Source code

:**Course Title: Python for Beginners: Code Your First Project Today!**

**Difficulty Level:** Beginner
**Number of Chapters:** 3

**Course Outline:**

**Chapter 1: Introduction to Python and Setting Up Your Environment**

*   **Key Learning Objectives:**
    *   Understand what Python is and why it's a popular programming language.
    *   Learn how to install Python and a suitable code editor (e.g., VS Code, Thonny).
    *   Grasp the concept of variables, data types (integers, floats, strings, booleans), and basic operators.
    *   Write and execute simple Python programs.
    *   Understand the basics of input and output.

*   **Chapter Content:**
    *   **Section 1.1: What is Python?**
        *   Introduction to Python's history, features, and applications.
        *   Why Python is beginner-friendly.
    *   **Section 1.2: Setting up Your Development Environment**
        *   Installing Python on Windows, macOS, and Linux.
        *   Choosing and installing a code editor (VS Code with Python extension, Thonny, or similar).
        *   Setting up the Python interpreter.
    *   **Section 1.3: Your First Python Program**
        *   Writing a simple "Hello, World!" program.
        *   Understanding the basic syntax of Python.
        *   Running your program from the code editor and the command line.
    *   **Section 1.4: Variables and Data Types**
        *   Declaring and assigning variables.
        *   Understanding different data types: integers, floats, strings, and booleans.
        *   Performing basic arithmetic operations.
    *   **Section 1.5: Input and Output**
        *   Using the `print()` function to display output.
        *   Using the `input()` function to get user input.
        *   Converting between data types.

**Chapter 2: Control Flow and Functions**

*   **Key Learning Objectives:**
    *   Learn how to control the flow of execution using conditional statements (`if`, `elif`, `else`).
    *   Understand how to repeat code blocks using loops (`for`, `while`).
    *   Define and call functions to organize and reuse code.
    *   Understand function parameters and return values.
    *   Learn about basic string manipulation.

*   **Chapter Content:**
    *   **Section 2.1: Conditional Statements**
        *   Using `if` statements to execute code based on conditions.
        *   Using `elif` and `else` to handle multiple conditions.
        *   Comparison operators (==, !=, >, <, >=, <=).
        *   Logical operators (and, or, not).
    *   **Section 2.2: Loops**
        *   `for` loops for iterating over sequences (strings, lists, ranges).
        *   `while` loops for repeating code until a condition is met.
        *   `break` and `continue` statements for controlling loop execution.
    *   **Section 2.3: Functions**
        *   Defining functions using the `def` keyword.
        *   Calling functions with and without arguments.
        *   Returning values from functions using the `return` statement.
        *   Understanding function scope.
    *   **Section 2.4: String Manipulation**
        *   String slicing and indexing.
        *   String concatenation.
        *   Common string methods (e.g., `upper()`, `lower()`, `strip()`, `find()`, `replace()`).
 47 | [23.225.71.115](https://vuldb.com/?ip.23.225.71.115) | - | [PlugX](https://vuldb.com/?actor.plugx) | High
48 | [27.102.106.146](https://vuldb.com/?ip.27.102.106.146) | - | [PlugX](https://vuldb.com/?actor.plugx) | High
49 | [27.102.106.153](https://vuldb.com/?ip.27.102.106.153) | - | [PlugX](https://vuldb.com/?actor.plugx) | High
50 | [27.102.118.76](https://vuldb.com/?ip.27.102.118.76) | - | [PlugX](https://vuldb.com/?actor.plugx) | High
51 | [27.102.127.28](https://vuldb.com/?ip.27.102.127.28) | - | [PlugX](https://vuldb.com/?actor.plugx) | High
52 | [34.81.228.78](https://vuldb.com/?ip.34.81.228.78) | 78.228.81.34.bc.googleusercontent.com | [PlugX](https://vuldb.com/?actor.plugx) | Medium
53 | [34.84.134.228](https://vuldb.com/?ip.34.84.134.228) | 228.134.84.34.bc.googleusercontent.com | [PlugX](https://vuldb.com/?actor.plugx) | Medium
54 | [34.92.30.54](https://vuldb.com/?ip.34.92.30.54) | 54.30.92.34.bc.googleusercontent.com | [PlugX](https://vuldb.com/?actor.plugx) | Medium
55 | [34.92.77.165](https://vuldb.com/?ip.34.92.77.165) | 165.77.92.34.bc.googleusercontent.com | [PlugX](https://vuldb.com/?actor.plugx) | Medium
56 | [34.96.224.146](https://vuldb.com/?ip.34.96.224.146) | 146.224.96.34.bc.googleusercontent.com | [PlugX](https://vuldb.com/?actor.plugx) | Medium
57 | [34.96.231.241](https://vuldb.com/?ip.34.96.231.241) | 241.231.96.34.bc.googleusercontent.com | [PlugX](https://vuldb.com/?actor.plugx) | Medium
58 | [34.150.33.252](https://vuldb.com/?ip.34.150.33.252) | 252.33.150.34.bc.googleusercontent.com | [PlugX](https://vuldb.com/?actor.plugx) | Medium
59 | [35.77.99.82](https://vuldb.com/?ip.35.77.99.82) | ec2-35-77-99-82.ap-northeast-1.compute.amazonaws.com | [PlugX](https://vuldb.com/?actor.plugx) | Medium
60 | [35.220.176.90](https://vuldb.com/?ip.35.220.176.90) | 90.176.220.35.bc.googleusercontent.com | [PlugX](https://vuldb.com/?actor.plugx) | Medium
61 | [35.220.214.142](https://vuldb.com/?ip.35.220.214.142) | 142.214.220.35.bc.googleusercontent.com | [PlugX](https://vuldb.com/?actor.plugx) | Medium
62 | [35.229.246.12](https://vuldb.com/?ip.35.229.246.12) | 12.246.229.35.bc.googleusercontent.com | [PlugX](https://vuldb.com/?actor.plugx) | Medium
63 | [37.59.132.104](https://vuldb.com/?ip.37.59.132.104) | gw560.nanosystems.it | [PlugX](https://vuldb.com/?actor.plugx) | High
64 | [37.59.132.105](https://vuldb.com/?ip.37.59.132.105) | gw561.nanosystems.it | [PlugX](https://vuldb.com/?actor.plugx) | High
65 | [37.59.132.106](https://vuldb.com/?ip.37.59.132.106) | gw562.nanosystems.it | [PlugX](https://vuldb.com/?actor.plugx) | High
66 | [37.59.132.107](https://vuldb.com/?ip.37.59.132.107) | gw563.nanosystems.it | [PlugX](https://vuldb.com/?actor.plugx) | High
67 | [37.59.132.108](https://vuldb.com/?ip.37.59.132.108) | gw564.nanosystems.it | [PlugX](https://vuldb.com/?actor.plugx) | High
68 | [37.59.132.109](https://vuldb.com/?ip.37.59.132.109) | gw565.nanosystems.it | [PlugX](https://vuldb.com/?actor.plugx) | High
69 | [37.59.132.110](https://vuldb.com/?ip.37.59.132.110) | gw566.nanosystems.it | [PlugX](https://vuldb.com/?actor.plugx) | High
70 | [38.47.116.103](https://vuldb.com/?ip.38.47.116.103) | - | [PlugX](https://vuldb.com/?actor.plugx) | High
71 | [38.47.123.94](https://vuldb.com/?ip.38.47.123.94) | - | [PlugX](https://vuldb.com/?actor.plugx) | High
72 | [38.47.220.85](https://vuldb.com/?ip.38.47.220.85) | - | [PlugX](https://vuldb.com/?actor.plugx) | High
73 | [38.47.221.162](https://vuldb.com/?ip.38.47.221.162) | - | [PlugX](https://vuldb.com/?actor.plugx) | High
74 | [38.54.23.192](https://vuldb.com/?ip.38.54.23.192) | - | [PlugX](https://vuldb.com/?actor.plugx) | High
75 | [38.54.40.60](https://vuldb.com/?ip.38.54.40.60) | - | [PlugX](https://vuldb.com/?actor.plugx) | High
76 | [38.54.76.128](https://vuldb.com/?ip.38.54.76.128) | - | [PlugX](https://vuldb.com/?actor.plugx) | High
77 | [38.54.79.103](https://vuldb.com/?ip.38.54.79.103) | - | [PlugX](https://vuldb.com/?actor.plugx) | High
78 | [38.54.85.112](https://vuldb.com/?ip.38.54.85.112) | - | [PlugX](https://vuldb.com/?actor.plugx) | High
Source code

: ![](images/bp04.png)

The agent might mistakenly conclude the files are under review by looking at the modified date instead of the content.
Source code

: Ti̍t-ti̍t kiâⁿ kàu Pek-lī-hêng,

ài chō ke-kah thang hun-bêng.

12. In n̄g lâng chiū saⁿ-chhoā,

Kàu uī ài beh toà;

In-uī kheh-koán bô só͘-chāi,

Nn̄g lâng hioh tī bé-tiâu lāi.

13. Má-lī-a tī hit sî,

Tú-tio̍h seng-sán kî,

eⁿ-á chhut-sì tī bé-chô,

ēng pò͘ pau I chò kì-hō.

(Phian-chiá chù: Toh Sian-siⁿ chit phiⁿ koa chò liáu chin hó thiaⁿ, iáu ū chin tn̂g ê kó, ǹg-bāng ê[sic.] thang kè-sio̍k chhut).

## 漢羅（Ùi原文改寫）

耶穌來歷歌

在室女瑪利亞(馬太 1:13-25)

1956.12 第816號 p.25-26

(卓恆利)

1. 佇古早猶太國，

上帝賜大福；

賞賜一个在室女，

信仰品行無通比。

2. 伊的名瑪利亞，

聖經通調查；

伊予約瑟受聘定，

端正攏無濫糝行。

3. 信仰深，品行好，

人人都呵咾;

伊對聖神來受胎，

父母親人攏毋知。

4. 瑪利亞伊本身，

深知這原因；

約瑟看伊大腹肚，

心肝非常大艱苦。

++++++++++++++++++++

TASK DETAILS:
Recast everything from the start of the items above down to the line containing "Up Your Environment**" as a JSON list of strings, one string per line, with blank lines left out.

EXERCISE RESULT:
[
  "Source code",
  ":**Course Title: Python for Beginners: Code Your First Project Today!**",
  "**Difficulty Level:** Beginner",
  "**Number of Chapters:** 3",
  "**Course Outline:**",
  "**Chapter 1: Introduction to Python and Setting Up Your Environment**"
]